ASSIGNMENT
Reproduce every line of text in the material below without changes, and leave the pictures out of your answer.

DATA RECORDS
┌──

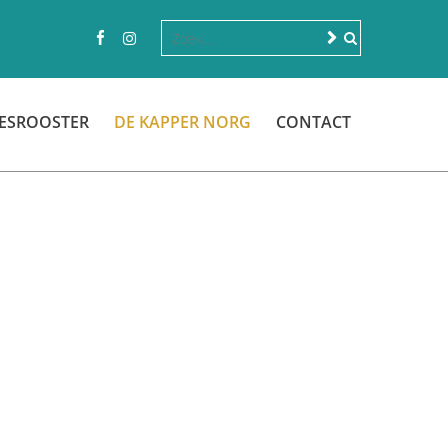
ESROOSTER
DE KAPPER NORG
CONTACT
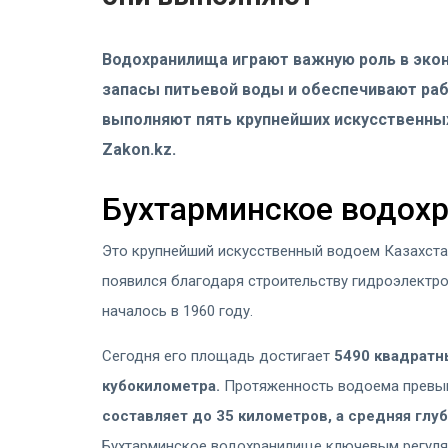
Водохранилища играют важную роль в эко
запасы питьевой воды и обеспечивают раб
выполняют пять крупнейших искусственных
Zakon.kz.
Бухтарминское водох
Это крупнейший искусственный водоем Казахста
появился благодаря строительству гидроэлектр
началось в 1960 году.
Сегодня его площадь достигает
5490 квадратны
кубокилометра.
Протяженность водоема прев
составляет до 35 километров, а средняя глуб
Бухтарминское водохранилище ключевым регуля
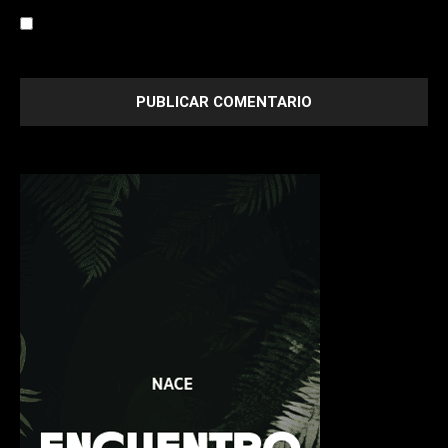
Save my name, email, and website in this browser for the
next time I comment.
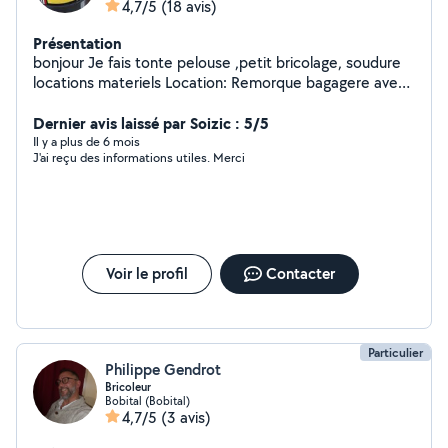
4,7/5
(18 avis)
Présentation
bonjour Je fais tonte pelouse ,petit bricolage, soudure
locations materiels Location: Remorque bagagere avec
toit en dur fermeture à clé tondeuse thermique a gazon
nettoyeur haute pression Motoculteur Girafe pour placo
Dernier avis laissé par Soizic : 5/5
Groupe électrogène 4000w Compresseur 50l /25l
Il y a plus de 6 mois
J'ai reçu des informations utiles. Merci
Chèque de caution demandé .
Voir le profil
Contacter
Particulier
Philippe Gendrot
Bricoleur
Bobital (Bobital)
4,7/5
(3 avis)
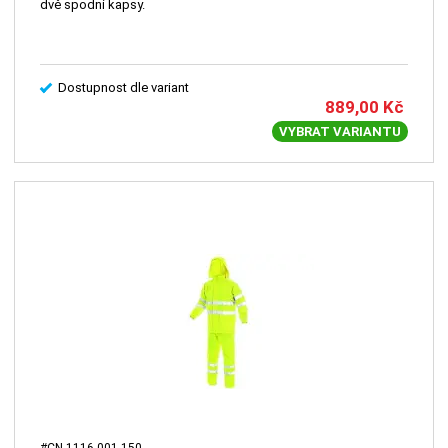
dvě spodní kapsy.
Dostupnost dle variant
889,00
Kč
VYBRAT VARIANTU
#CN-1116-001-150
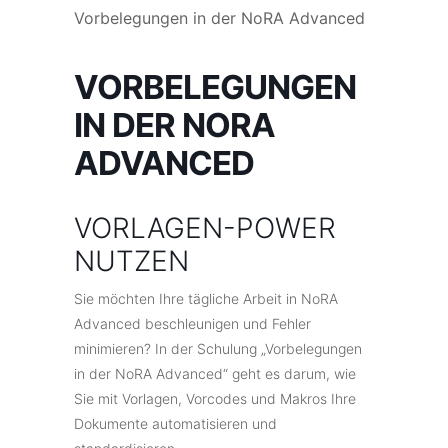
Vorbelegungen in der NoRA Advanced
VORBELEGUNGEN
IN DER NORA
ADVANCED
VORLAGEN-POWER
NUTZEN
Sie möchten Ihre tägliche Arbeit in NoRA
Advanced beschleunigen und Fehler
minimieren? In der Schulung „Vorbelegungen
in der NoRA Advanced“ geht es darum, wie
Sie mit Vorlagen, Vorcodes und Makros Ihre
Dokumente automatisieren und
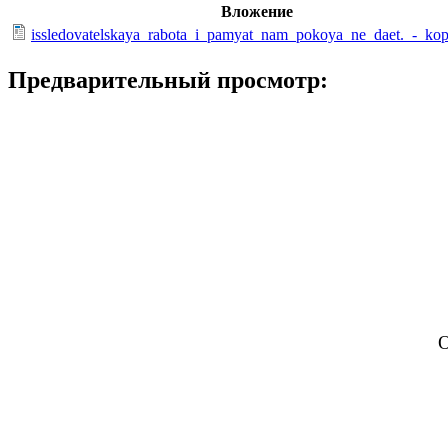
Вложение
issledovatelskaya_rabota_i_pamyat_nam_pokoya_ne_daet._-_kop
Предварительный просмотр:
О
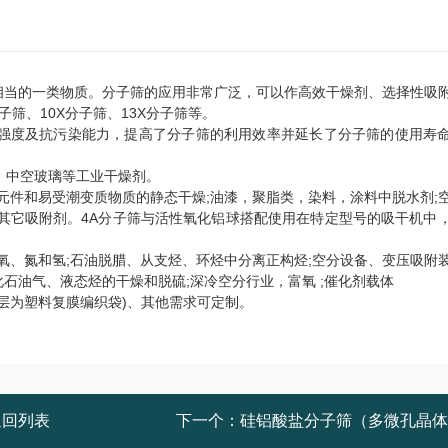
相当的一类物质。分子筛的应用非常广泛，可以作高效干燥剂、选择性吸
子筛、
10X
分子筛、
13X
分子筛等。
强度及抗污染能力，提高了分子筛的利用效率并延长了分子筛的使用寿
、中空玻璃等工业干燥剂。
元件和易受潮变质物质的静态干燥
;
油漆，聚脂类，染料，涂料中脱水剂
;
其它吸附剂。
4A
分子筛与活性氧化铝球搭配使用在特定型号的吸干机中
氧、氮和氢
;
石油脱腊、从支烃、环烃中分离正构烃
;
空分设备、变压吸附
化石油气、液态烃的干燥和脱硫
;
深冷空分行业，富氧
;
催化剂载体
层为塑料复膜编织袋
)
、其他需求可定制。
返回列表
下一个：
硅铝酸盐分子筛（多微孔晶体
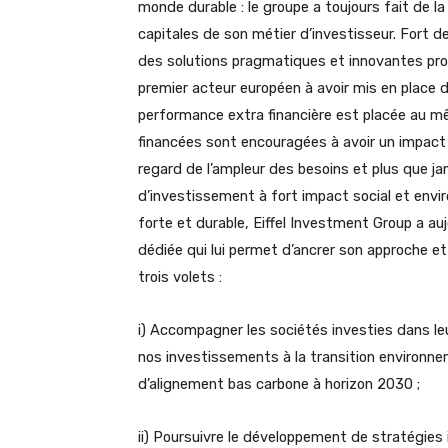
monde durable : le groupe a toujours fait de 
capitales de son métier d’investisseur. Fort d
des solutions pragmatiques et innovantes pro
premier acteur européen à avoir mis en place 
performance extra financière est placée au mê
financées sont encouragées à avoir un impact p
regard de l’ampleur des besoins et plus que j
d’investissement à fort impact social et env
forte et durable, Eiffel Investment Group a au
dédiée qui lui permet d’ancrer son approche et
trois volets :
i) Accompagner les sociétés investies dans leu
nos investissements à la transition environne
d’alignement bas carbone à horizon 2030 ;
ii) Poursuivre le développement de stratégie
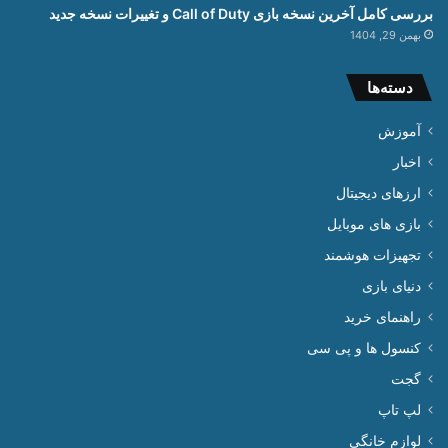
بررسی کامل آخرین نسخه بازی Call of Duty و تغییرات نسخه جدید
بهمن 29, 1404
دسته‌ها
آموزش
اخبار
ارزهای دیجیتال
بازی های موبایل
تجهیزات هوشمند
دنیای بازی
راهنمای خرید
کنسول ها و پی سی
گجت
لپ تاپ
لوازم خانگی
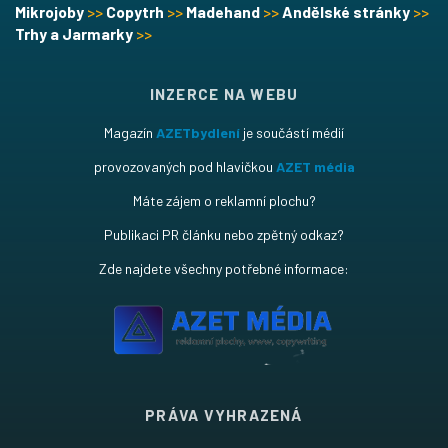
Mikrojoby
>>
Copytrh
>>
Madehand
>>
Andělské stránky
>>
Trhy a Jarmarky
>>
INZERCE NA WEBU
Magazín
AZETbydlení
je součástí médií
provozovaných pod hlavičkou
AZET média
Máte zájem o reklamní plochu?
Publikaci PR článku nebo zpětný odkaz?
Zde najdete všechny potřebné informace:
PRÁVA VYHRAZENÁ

└──

ANSWER SPACE
ESROOSTER
DE KAPPER NORG
CONTACT
Водохранилища играют важную роль в эко
запасы питьевой воды и обеспечивают раб
выполняют пять крупнейших искусственных
Zakon.kz.
Бухтарминское водох
Это крупнейший искусственный водоем Казахста
появился благодаря строительству гидроэлектр
началось в 1960 году.
Сегодня его площадь достигает
5490 квадратны
кубокилометра.
Протяженность водоема прев
составляет до 35 километров, а средняя глуб
Бухтарминское водохранилище ключевым регуля
Save my name, email, and website in this browser for the
next time I comment.
4,7/5
(18 avis)
Présentation
bonjour Je fais tonte pelouse ,petit bricolage, soudure
locations materiels Location: Remorque bagagere avec
toit en dur fermeture à clé tondeuse thermique a gazon
nettoyeur haute pression Motoculteur Girafe pour placo
Dernier avis laissé par Soizic : 5/5
Groupe électrogène 4000w Compresseur 50l /25l
Il y a plus de 6 mois
J'ai reçu des informations utiles. Merci
Chèque de caution demandé .
Voir le profil
Contacter
Particulier
Philippe Gendrot
Bricoleur
Bobital (Bobital)
4,7/5
(3 avis)
dvě spodní kapsy.
Dostupnost dle variant
889,00
Kč
VYBRAT VARIANTU
#CN-1116-001-150
Vorbelegungen in der NoRA Advanced
VORBELEGUNGEN
IN DER NORA
ADVANCED
VORLAGEN-POWER
NUTZEN
Sie möchten Ihre tägliche Arbeit in NoRA
Advanced beschleunigen und Fehler
minimieren? In der Schulung „Vorbelegungen
in der NoRA Advanced“ geht es darum, wie
Sie mit Vorlagen, Vorcodes und Makros Ihre
Dokumente automatisieren und
Вложение
issledovatelskaya_rabota_i_pamyat_nam_pokoya_ne_daet._-_kop
Предварительный просмотр:
О
相当的一类物质。分子筛的应用非常广泛，可以作高效干燥剂、选择性吸
子筛、
10X
分子筛、
13X
分子筛等。
强度及抗污染能力，提高了分子筛的利用效率并延长了分子筛的使用寿
、中空玻璃等工业干燥剂。
元件和易受潮变质物质的静态干燥
;
油漆，聚脂类，染料，涂料中脱水剂
;
其它吸附剂。
4A
分子筛与活性氧化铝球搭配使用在特定型号的吸干机中
氧、氮和氢
;
石油脱腊、从支烃、环烃中分离正构烃
;
空分设备、变压吸附
化石油气、液态烃的干燥和脱硫
;
深冷空分行业，富氧
;
催化剂载体
层为塑料复膜编织袋
)
、其他需求可定制。
返回列表
下一个：
硅铝酸盐分子筛（多微孔晶体
monde durable : le groupe a toujours fait de 
capitales de son métier d’investisseur. Fort d
des solutions pragmatiques et innovantes pro
premier acteur européen à avoir mis en place 
performance extra financière est placée au mê
financées sont encouragées à avoir un impact p
regard de l’ampleur des besoins et plus que j
d’investissement à fort impact social et env
forte et durable, Eiffel Investment Group a au
dédiée qui lui permet d’ancrer son approche et
trois volets :
i) Accompagner les sociétés investies dans leu
nos investissements à la transition environne
d’alignement bas carbone à horizon 2030 ;
ii) Poursuivre le développement de stratégie
بررسی کامل آخرین نسخه بازی Call of Duty و تغییرات نسخه جدید
بهمن 29, 1404
دسته‌ها
آموزش
اخبار
ارزهای دیجیتال
بازی های موبایل
تجهیزات هوشمند
دنیای بازی
راهنمای خرید
کنسول ها و پی سی
گجت
لپ تاپ
لوازم خانگی
Mikrojoby
>>
Copytrh
>>
Madehand
>>
Andělské stránky
>>
Trhy a Jarmarky
>>
INZERCE NA WEBU
Magazín
AZETbydlení
je součástí médií
provozovaných pod hlavičkou
AZET média
Máte zájem o reklamní plochu?
Publikaci PR článku nebo zpětný odkaz?
Zde najdete všechny potřebné informace:
PRÁVA VYHRAZENÁ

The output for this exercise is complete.